[Extracted data entries]
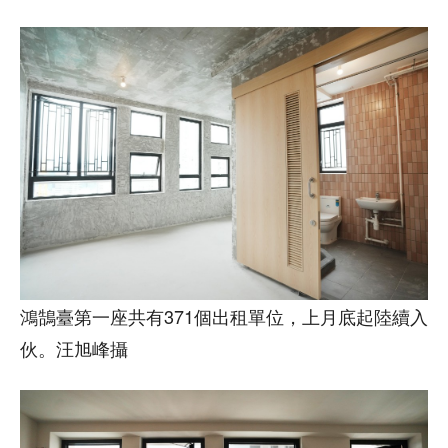
鴻鵠臺第一座共有371個出租單位，上月底起陸續入
伙。汪旭峰攝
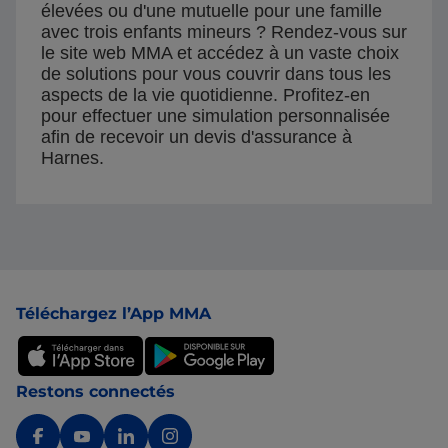
élevées ou d'une mutuelle pour une famille
avec trois enfants mineurs ? Rendez-vous sur
le site web MMA et accédez à un vaste choix
de solutions pour vous couvrir dans tous les
aspects de la vie quotidienne. Profitez-en
pour effectuer une simulation personnalisée
afin de recevoir un devis d'assurance à
Harnes.
Pied de page
Téléchargez l’App MMA
Restons connectés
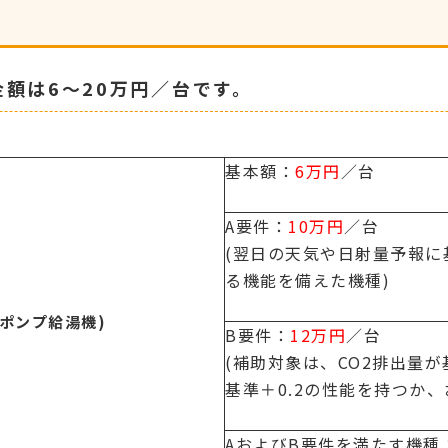
金額は6～20万円／台です。
基本額：
6万円
／台
A要件：
10万円
／台
(翌日の天気や日射量予報に
る機能を備えた機種)
ポンプ給湯機)
B要件：
12万円
／台
(補助対象は、CO2排出量が
基準＋0.2の性能を持つか
AおよびB要件を満たす機種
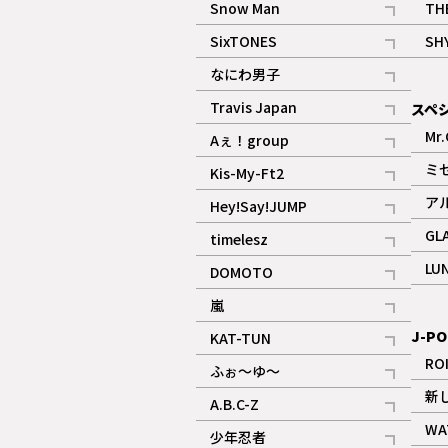
Snow Man
TH
記事
SixTONES
SH
ギャラリー
記事
なにわ男子
ギャラリー
記事
Travis Japan
スペ
記事
Mr.
Aぇ！group
記事
ミ
Kis-My-Ft2
記事
ア
Hey!Say!JUMP
ギャラリー
記事
GL
timelesz
記事
LU
DOMOTO
記事
嵐
記事
J-PO
KAT-TUN
記事
RO
ふぉ～ゆ～
記事
新
A.B.C-Z
記事
WA
少年忍者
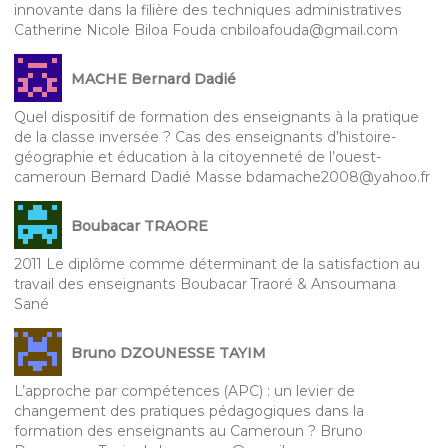
innovante dans la filière des techniques administratives
Catherine Nicole Biloa Fouda cnbiloafouda@gmail.com
MACHE Bernard Dadié
Quel dispositif de formation des enseignants à la pratique
de la classe inversée ? Cas des enseignants d’histoire-
géographie et éducation à la citoyenneté de l’ouest-
cameroun Bernard Dadié Masse bdamache2008@yahoo.fr
Boubacar TRAORE
2011 Le diplôme comme déterminant de la satisfaction au
travail des enseignants Boubacar Traoré & Ansoumana
Sané
Bruno DZOUNESSE TAYIM
L’approche par compétences (APC) : un levier de
changement des pratiques pédagogiques dans la
formation des enseignants au Cameroun ? Bruno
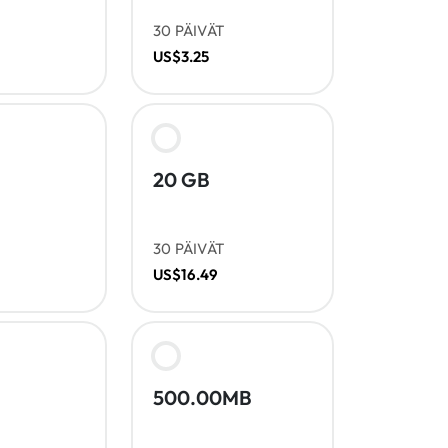
30 PÄIVÄT
US$3.25
20 GB
30 PÄIVÄT
US$16.49
500.00MB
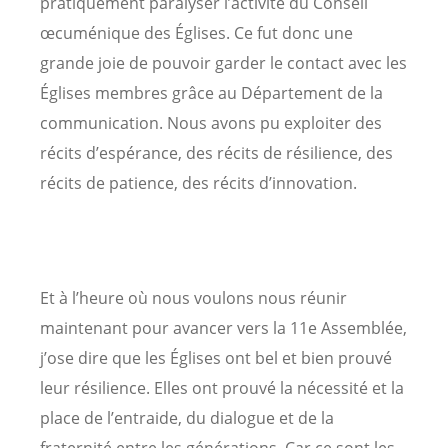
pratiquement paralyser l’activité du Conseil
œcuménique des Églises. Ce fut donc une
grande joie de pouvoir garder le contact avec les
Églises membres grâce au Département de la
communication. Nous avons pu exploiter des
récits d’espérance, des récits de résilience, des
récits de patience, des récits d’innovation.
Et à l’heure où nous voulons nous réunir
maintenant pour avancer vers la 11e Assemblée,
j’ose dire que les Églises ont bel et bien prouvé
leur résilience. Elles ont prouvé la nécessité et la
place de l’entraide, du dialogue et de la
fraternité entre les générations. Car ce sont les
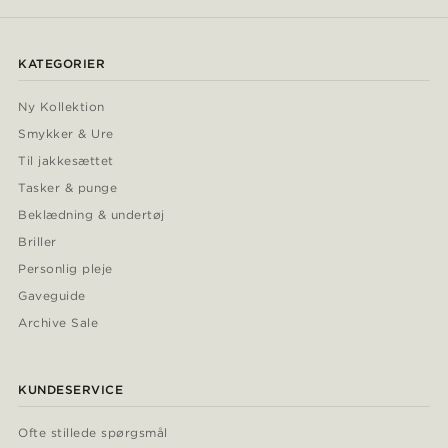
KATEGORIER
Ny Kollektion
Smykker & Ure
Til jakkesættet
Tasker & punge
Beklædning & undertøj
Briller
Personlig pleje
Gaveguide
Archive Sale
KUNDESERVICE
Ofte stillede spørgsmål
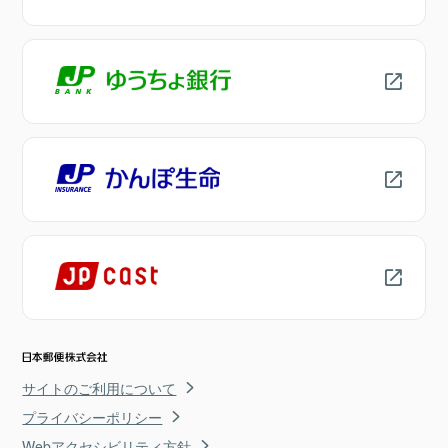
サイトのご利用について
プライバシーポリシー
Webアクセシビリティ方針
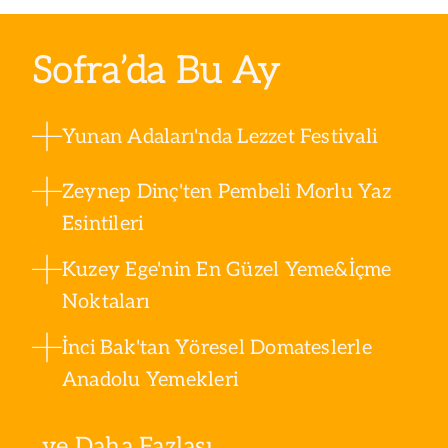
Sofra’da Bu Ay
Yunan Adaları'nda Lezzet Festivali
Zeynep Dinç'ten Pembeli Morlu Yaz
Esintileri
Kuzey Ege'nin En Güzel Yeme&İçme
Noktaları
İnci Bak'tan Yöresel Domateslerle
Anadolu Yemekleri
ve Daha Fazlası ...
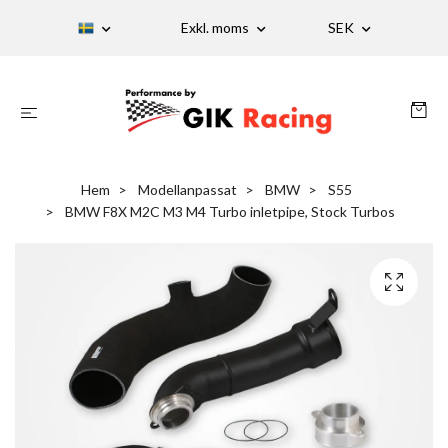
Exkl. moms
SEK
Hem
Modellanpassat
BMW
S55
BMW F8X M2C M3 M4 Turbo inletpipe, Stock Turbos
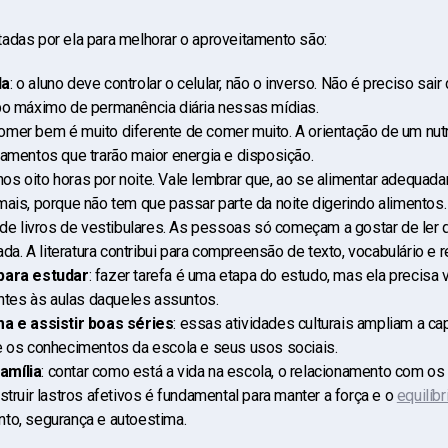
adas por ela para melhorar o aproveitamento são:
la
: o aluno deve controlar o celular, não o inverso. Não é preciso sai
po máximo de permanência diária nessas mídias.
comer bem é muito diferente de comer muito. A orientação de um nutr
namentos que trarão maior energia e disposição.
nos oito horas por noite. Vale lembrar que, ao se alimentar adequad
mais, porque não tem que passar parte da noite digerindo alimentos
ó de livros de vestibulares. As pessoas só começam a gostar de le
ada. A literatura contribui para compreensão de texto, vocabulário e re
 para estudar
: fazer tarefa é uma etapa do estudo, mas ela precisa
entes às aulas daqueles assuntos.
ma e assistir boas séries
: essas atividades culturais ampliam a ca
e os conhecimentos da escola e seus usos sociais.
amília
: contar como está a vida na escola, o relacionamento com os 
struir lastros afetivos é fundamental para manter a força e o
equilíb
to, segurança e autoestima.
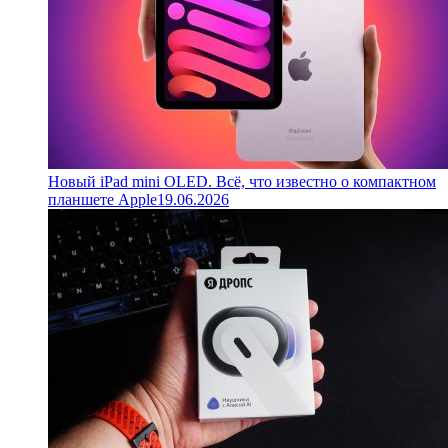
Новый iPad mini OLED. Всё, что известно о компактном
планшете Apple
19.06.2026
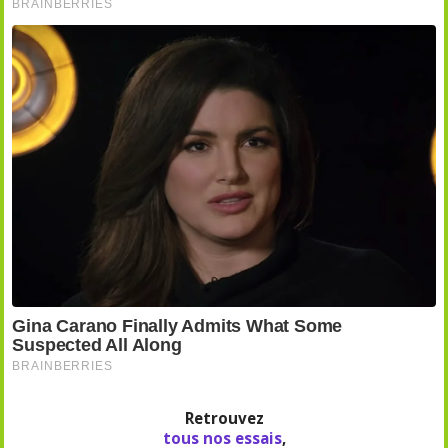
Retrouvez
tous nos essais
,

■ **PROBLEM DESCRIPTION**:
Find how many lines of the preceding data contain "Bernard", and answer with that number only.

■ **WRITTEN RESPONSE**:
2